Task
Reproduce all of the material below without the pictures, swapping every "Sint Niklaas" for "Sint-Niklaas" and keeping every other line unchanged.

Stored material
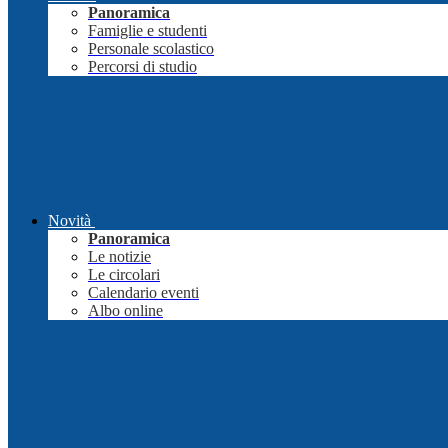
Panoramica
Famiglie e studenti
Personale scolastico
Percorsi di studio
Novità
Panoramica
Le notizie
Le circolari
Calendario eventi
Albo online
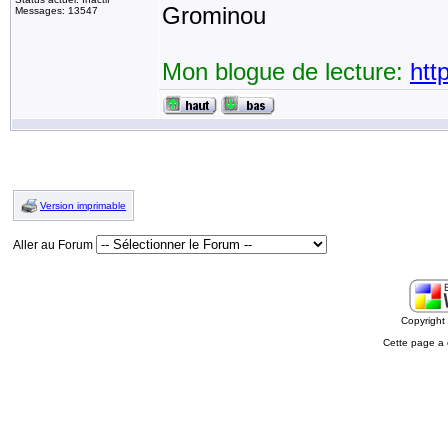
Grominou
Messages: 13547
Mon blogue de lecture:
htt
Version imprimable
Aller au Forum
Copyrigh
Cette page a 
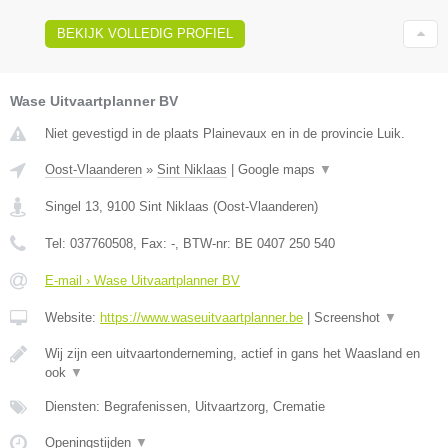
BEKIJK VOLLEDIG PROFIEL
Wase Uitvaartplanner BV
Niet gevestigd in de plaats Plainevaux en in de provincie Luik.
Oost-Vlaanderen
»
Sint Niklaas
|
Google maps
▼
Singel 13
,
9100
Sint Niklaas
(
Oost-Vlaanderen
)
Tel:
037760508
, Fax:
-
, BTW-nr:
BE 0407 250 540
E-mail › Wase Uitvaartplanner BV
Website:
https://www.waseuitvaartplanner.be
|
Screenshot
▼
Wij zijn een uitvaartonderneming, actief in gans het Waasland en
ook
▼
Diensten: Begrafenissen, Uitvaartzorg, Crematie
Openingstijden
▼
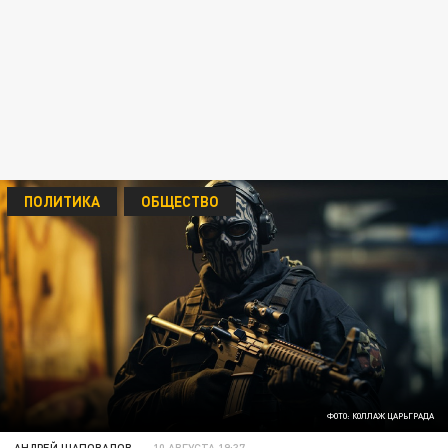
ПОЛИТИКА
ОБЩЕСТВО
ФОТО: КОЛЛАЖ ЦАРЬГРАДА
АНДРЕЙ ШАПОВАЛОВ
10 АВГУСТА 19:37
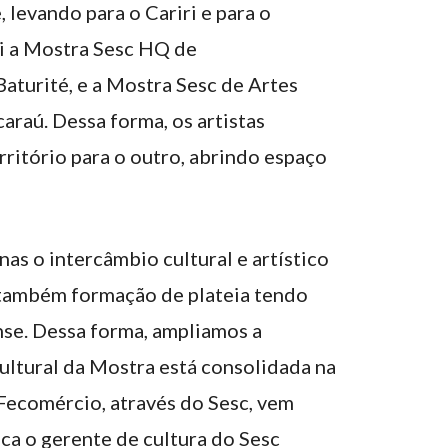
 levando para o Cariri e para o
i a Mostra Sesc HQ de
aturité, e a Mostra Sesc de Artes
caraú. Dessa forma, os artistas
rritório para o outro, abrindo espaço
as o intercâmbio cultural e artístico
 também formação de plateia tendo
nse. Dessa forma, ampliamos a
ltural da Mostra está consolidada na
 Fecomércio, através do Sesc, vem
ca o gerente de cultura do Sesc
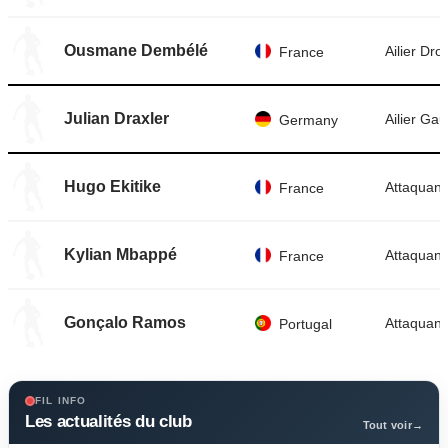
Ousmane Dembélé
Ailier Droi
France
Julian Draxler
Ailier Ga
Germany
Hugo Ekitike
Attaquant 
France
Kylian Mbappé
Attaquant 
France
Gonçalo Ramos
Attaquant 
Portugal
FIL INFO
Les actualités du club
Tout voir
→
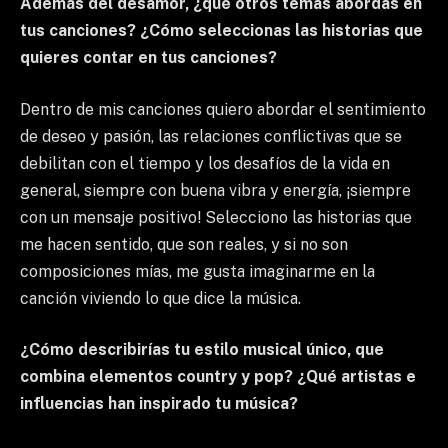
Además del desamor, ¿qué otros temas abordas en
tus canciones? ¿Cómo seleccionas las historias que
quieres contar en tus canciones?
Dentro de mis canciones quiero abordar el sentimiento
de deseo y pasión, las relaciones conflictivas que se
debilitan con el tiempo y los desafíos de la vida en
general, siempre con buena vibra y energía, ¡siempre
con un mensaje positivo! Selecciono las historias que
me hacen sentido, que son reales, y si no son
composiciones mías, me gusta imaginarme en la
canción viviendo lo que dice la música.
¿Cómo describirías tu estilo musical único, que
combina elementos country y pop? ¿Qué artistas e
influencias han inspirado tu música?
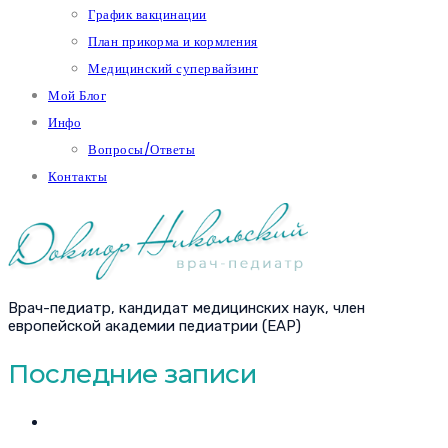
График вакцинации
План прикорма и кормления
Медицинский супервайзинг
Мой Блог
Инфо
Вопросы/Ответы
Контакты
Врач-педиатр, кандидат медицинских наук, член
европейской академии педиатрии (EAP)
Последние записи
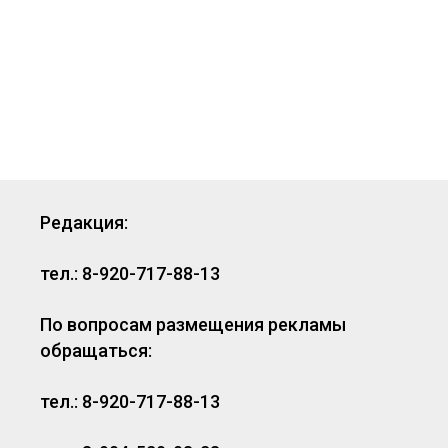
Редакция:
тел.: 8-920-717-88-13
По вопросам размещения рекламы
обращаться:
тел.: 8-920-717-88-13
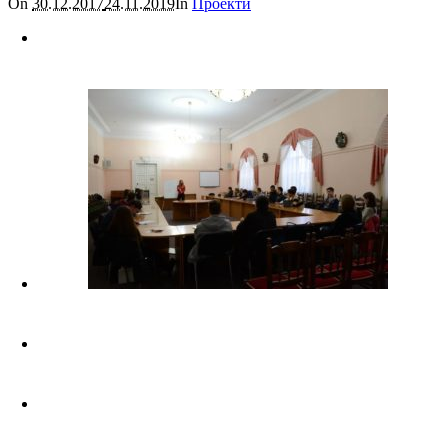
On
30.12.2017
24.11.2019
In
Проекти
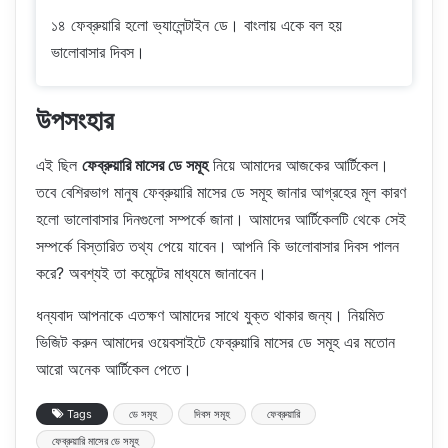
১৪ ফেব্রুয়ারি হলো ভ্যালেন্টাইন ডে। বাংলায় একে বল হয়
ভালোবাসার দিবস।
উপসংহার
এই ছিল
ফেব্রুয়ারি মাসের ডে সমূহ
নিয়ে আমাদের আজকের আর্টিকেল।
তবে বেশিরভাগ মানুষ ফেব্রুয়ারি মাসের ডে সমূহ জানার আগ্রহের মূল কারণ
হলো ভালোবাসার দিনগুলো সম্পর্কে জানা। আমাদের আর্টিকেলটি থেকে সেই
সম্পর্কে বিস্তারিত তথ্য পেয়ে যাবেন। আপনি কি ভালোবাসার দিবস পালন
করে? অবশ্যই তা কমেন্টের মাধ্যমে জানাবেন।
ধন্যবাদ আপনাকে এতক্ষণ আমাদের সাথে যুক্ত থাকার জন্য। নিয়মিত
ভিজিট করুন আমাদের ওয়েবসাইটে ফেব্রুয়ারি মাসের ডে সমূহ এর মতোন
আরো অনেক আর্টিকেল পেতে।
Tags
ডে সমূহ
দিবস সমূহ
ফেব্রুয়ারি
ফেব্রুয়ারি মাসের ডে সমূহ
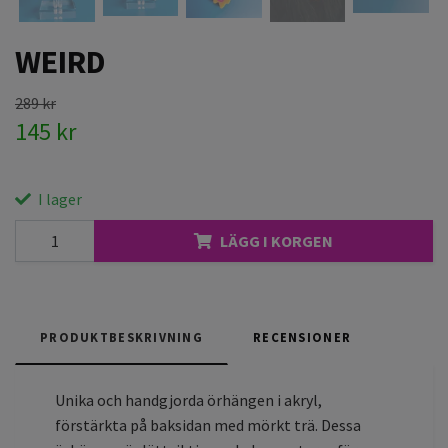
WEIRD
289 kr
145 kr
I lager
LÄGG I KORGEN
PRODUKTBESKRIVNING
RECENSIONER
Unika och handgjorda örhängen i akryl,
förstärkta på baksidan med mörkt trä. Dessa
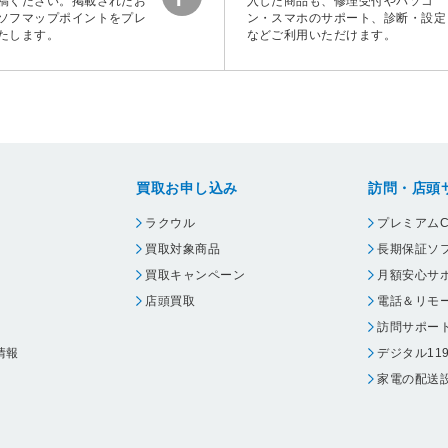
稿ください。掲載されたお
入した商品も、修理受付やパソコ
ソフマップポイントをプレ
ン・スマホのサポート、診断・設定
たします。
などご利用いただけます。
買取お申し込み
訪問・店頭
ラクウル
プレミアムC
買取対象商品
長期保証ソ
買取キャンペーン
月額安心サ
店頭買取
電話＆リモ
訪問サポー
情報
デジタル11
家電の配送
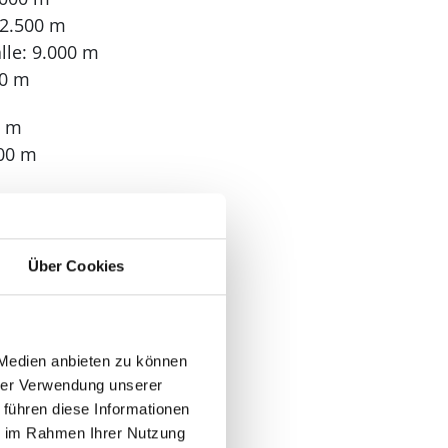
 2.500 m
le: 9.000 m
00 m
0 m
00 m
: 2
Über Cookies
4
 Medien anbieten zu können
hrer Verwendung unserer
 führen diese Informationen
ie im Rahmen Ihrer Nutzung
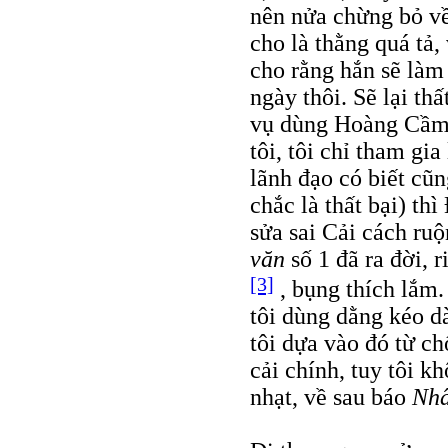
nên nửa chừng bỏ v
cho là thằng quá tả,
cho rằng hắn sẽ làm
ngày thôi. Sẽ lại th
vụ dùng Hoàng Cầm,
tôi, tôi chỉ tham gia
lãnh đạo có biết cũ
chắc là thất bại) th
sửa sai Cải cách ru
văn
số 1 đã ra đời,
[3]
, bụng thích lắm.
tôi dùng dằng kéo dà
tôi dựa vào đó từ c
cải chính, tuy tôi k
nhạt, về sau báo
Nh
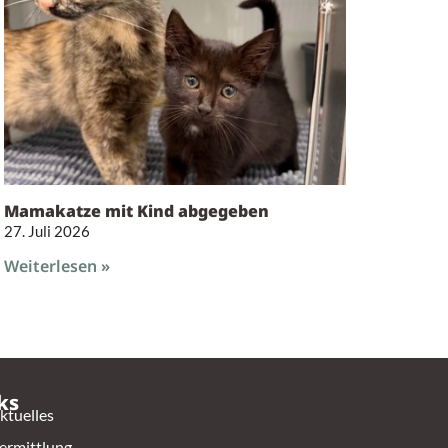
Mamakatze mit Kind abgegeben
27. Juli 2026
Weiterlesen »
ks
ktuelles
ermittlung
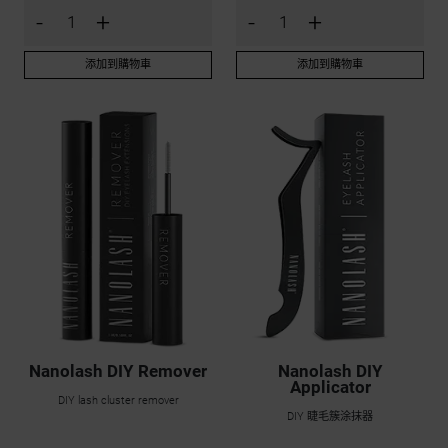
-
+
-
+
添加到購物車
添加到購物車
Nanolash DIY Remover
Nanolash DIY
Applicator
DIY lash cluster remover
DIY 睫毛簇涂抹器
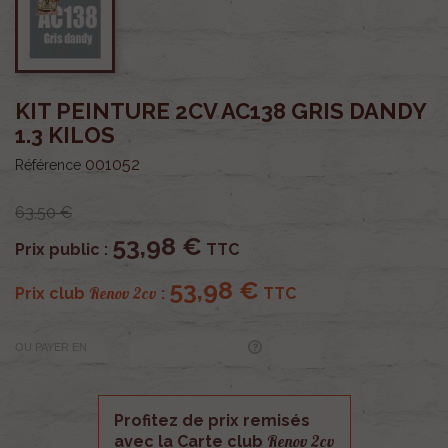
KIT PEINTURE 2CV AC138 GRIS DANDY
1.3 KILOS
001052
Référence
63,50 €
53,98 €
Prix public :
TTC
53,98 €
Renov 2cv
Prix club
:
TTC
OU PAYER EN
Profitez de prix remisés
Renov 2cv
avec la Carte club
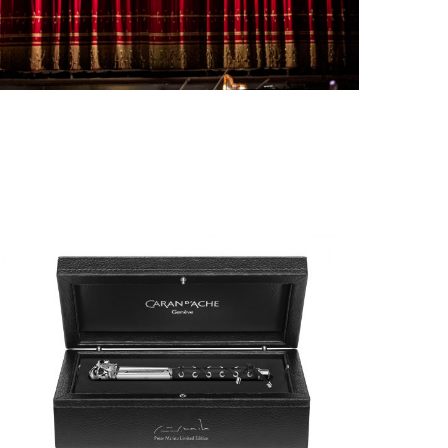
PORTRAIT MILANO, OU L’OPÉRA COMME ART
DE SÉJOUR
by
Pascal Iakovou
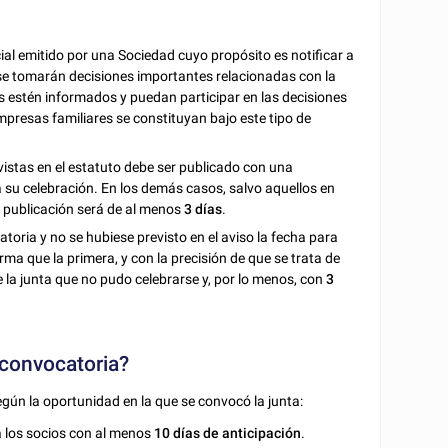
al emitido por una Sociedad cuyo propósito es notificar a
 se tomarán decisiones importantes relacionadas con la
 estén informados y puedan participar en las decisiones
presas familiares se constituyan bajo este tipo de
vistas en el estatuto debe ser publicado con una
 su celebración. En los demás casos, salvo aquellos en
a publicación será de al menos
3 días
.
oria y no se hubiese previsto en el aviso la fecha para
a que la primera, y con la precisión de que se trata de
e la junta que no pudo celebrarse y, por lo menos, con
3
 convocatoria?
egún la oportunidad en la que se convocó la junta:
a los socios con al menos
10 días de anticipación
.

Written solution
Panoramica
Famiglie e studenti
Personale scolastico
Percorsi di studio
Novità
Panoramica
Le notizie
Le circolari
Calendario eventi
Albo online
Grominou
Messages: 13547
Mon blogue de lecture:
htt
Version imprimable
Aller au Forum
Copyrigh
Cette page a 
BEKIJK VOLLEDIG PROFIEL
Wase Uitvaartplanner BV
Niet gevestigd in de plaats Plainevaux en in de provincie Luik.
Oost-Vlaanderen
»
Sint-Niklaas
|
Google maps
▼
Singel 13
,
9100
Sint-Niklaas
(
Oost-Vlaanderen
)
Tel:
037760508
, Fax:
-
, BTW-nr:
BE 0407 250 540
E-mail › Wase Uitvaartplanner BV
Website:
https://www.waseuitvaartplanner.be
|
Screenshot
▼
Wij zijn een uitvaartonderneming, actief in gans het Waasland en
ook
▼
Diensten: Begrafenissen, Uitvaartzorg, Crematie
Openingstijden
▼
ПОЛИТИКА
ОБЩЕСТВО
ФОТО: КОЛЛАЖ ЦАРЬГРАДА
АНДРЕЙ ШАПОВАЛОВ
10 АВГУСТА 19:37
 levando para o Cariri e para o
i a Mostra Sesc HQ de
aturité, e a Mostra Sesc de Artes
caraú. Dessa forma, os artistas
rritório para o outro, abrindo espaço
as o intercâmbio cultural e artístico
 também formação de plateia tendo
nse. Dessa forma, ampliamos a
ltural da Mostra está consolidada na
 Fecomércio, através do Sesc, vem
ca o gerente de cultura do Sesc
Ousmane Dembélé
Ailier Droi
France
Julian Draxler
Ailier Ga
Germany
Hugo Ekitike
Attaquant 
France
Kylian Mbappé
Attaquant 
France
Gonçalo Ramos
Attaquant 
Portugal
FIL INFO
Les actualités du club
Tout voir
→
Además del desamor, ¿qué otros temas abordas en
tus canciones? ¿Cómo seleccionas las historias que
quieres contar en tus canciones?
Dentro de mis canciones quiero abordar el sentimiento
de deseo y pasión, las relaciones conflictivas que se
debilitan con el tiempo y los desafíos de la vida en
general, siempre con buena vibra y energía, ¡siempre
con un mensaje positivo! Selecciono las historias que
me hacen sentido, que son reales, y si no son
composiciones mías, me gusta imaginarme en la
canción viviendo lo que dice la música.
¿Cómo describirías tu estilo musical único, que
combina elementos country y pop? ¿Qué artistas e
influencias han inspirado tu música?
График вакцинации
План прикорма и кормления
Медицинский супервайзинг
Мой Блог
Инфо
Вопросы/Ответы
Контакты
Врач-педиатр, кандидат медицинских наук, член
европейской академии педиатрии (EAP)
Последние записи
Редакция:
тел.: 8-920-717-88-13
По вопросам размещения рекламы
обращаться:
тел.: 8-920-717-88-13
On
30.12.2017
24.11.2019
In
Проекти
১৪ ফেব্রুয়ারি হলো ভ্যালেন্টাইন ডে। বাংলায় একে বল হয়
ভালোবাসার দিবস।
উপসংহার
এই ছিল
ফেব্রুয়ারি মাসের ডে সমূহ
নিয়ে আমাদের আজকের আর্টিকেল।
তবে বেশিরভাগ মানুষ ফেব্রুয়ারি মাসের ডে সমূহ জানার আগ্রহের মূল কারণ
হলো ভালোবাসার দিনগুলো সম্পর্কে জানা। আমাদের আর্টিকেলটি থেকে সেই
সম্পর্কে বিস্তারিত তথ্য পেয়ে যাবেন। আপনি কি ভালোবাসার দিবস পালন
করে? অবশ্যই তা কমেন্টের মাধ্যমে জানাবেন।
ধন্যবাদ আপনাকে এতক্ষণ আমাদের সাথে যুক্ত থাকার জন্য। নিয়মিত
ভিজিট করুন আমাদের ওয়েবসাইটে ফেব্রুয়ারি মাসের ডে সমূহ এর মতোন
আরো অনেক আর্টিকেল পেতে।
Tags
ডে সমূহ
দিবস সমূহ
ফেব্রুয়ারি
ফেব্রুয়ারি মাসের ডে সমূহ
WEIRD
289 kr
145 kr
I lager
LÄGG I KORGEN
PRODUKTBESKRIVNING
RECENSIONER
Unika och handgjorda örhängen i akryl,
förstärkta på baksidan med mörkt trä. Dessa
稿ください。掲載されたお
入した商品も、修理受付やパソコ
ソフマップポイントをプレ
ン・スマホのサポート、診断・設定
たします。
などご利用いただけます。
買取お申し込み
訪問・店頭
ラクウル
プレミアムC
買取対象商品
長期保証ソ
買取キャンペーン
月額安心サ
店頭買取
電話＆リモ
訪問サポー
情報
デジタル11
家電の配送
 2.500 m
le: 9.000 m
00 m
0 m
00 m
: 2
Über Cookies
4
 Medien anbieten zu können
hrer Verwendung unserer
 führen diese Informationen
ie im Rahmen Ihrer Nutzung
nên nửa chừng bỏ v
cho là thằng quá tả,
cho rằng hắn sẽ làm
ngày thôi. Sẽ lại th
vụ dùng Hoàng Cầm,
tôi, tôi chỉ tham gia
lãnh đạo có biết cũ
chắc là thất bại) th
sửa sai Cải cách ru
văn
số 1 đã ra đời,
[3]
, bụng thích lắm.
tôi dùng dằng kéo dà
tôi dựa vào đó từ c
cải chính, tuy tôi k
nhạt, về sau báo
Nh
Mamakatze mit Kind abgegeben
27. Juli 2026
Weiterlesen »
ks
ktuelles
ermittlung
-
+
-
+
添加到購物車
添加到購物車
Nanolash DIY Remover
Nanolash DIY
Applicator
DIY lash cluster remover
DIY 睫毛簇涂抹器
KIT PEINTURE 2CV AC138 GRIS DANDY
1.3 KILOS
001052
Référence
63,50 €
53,98 €
Prix public :
TTC
53,98 €
Renov 2cv
Prix club
:
TTC
OU PAYER EN
Profitez de prix remisés
Renov 2cv
avec la Carte club
PORTRAIT MILANO, OU L’OPÉRA COMME ART
DE SÉJOUR
by
Pascal Iakovou
al emitido por una Sociedad cuyo propósito es notificar a
 se tomarán decisiones importantes relacionadas con la
 estén informados y puedan participar en las decisiones
presas familiares se constituyan bajo este tipo de
vistas en el estatuto debe ser publicado con una
 su celebración. En los demás casos, salvo aquellos en
a publicación será de al menos
3 días
.
oria y no se hubiese previsto en el aviso la fecha para
a que la primera, y con la precisión de que se trata de
e la junta que no pudo celebrarse y, por lo menos, con
3
 convocatoria?
egún la oportunidad en la que se convocó la junta:
a los socios con al menos
10 días de anticipación
.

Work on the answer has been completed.